20240302my funny hitchhikerワンマン〜音楽が終わったら〜
新幹線の車窓を眺めていた。
海が見えた。
漠然と思っていたことがある。
人生の最後は海の見えるところで終わりたい。
そんなことを思いながらヘッドフォンで
my funny hitchhikerのAL「Document」を聴いていた。
私の人生は素晴らしかったのだろうか?
別に誰かに問うわけではなく、自問自答したい訳でもなかった。
ただ、そんな言葉が浮かんだだけだ。
ホテルに付き、少しだけ仮眠を取って
三軒茶屋から茶谷通り沿いに下北沢まで歩いた。
学生時代を思い出すがそこに感傷が入る余地もなくただ歩いた。
景色や匂いは記憶を戻すが、13年近く住み、
その当時は死ぬまで東京に住むのだろうな、と
思っていたことさえ忘れるほど、東京という街は
私に寄り添わないことに気づく。
いや、東京だけではない。多分、どこに居場所を作ったとしても私は場所に依存することはないのだろうと思った。
下北沢もすっかり景観が変わり、
今やどこにも居場所がない居心地の悪さを抱え飲み屋を探す。結局、ラーメン屋でビールとあてを頼み、エンジンを少しだけ温め、下北沢ClubQUEへ向かう。
フロアが時間とともに埋まっていき開演の頃には満員になっていた。
メンバーが登場し1曲目「SOS」が始まった。
この歌の少年は
ステージからこの光景をみてどんなふうに思うのだろうか、と考えた。
「Thank you for the luck」ではなく、
積み重ねてきた年月と、裏切ることなく、
いつもそばにいた音楽と自身との密約。
そして真摯に音に対峙してきた生き方。
そんなことを考えた。
ライブは進み「HITOTOWA」が始まった。
近藤智洋は誤解を恐れずに言うと「怒れる若者」そのものだ。
温和な人柄や優しい語り口からおとなしい人のように誰もが思うが、私は彼ほど怒りを抱えている人をあまり知らない。
それは表現としてMFHの楽曲にも反映はされているが、その本質は少なからずリスナーに伝わっていないように感じるときもあったが、この「HITOTOWA」では、出口のない思いがパフォーマンスに反映され、破綻するステージングがまさにMFHらしく、それを支えるメンバーの頼もしさと相まってこの日の沸点の一つだったように思う。
BANDは生き物。
よく使われる常套句。
でもそれは事実なんだ。
LIVEとはそのBANDの生き様だ。
CDの音源とは違う側面が現れて当然だと私は思う。
そして、それこそが私が見たいLIVEなのである。
ステージは進み1st収録の「MUSIC」が始まった。
このフレーズをどう受け止めるかは自由だ。
ただ、このフレーズはあまりにも重い、
そして美しい。
私はこのフレーズのあと涙が止まらなかった。
色んな思いが交差するなか、
満員のフロアに響き渡ったこのフレーズと美しい風景。
音楽とは人生のようなものだ。
その音や言葉がまだ経験していないことを教えてくれたり、これから先、立ち向かうべきものに対してどのように立ち振る舞うかべきかをそっと教えてくれる。

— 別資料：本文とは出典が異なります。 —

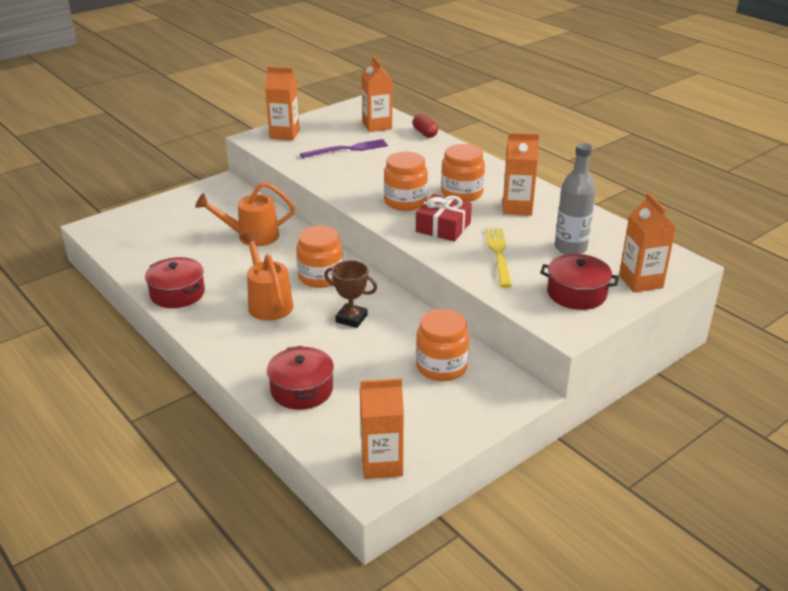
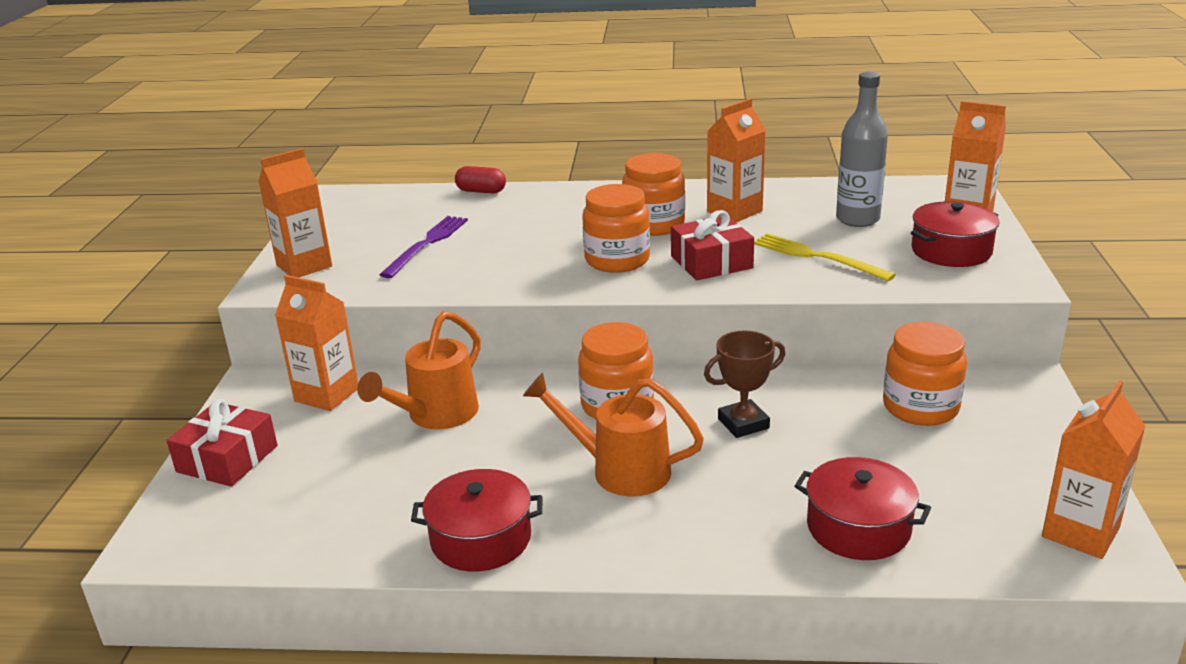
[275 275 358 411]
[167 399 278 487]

そして見たくない現実を突きつけてきたりもする。それも含めてどのように受け取るかの選択権は自分自身にしかない。
だからこそ音楽は自由でなければならない。
MFHはこれからも走り続けるだろう。
そして私の人生もたぶんまだ少しばかり続くでしょう。
それまでは1ファンとしてずっと追いかけていきたい。
音楽が終わったら明かりを消そう。
海の見える場所で音楽を聴きながら、明かりを消すその日まで
my funny hitchhikerを聴いていたい。
この日のLIVEをみてそう決めた。
※おまけ
my funny hitchhiker 2nd「Documents」をALとして楽しんでいただきたいのは勿論ですが、
「my philosophy Incl Document at my funny hitchhiker」というPlaylistをSpotifyに公開しました。

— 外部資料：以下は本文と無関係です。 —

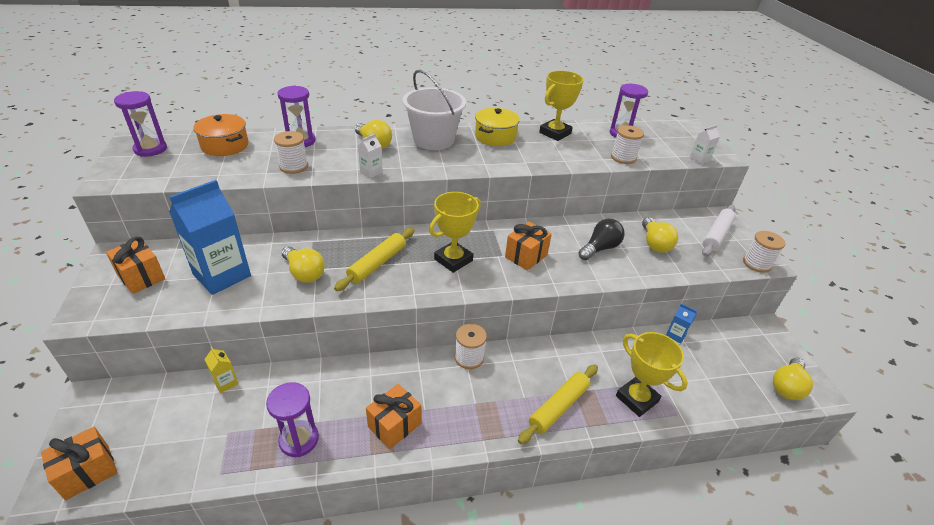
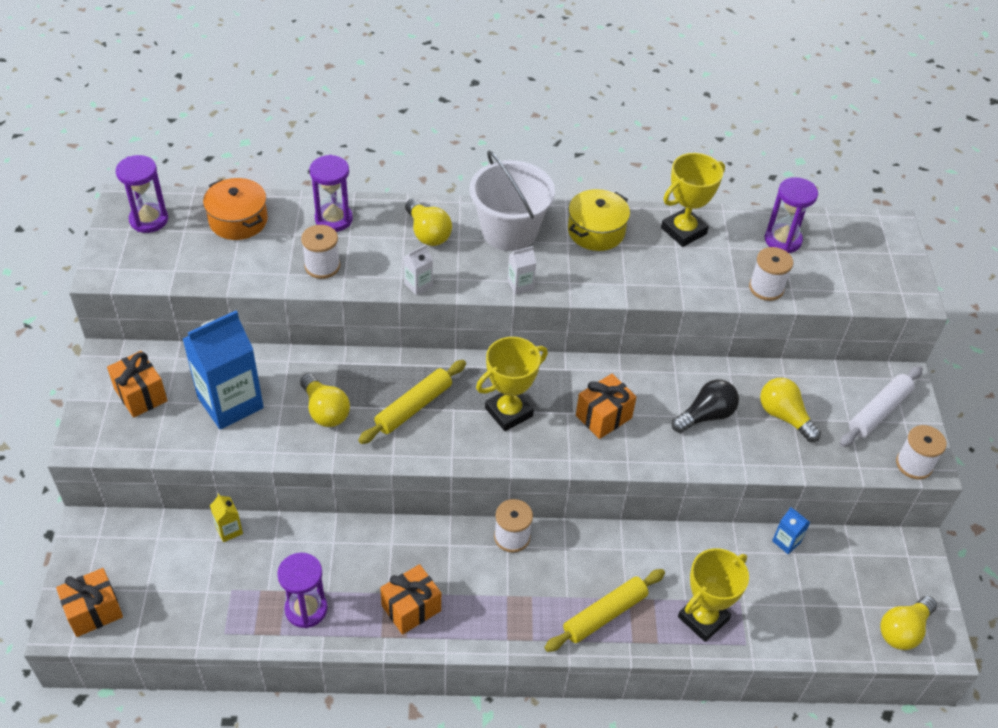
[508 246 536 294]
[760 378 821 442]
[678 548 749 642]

イメージとしてはAL「Document」を巡るロードムービーのサントラがコンセプトです。
AL「Document」の楽曲は曲順通りに全曲収録していますが、合間に違う楽曲を挟み込み、このALの世界観がより広がるPlaylistだと思っています。
オリジナルAL「Document」を聴きつつ、
合間にでも聴いていただけると嬉しい所存でございます。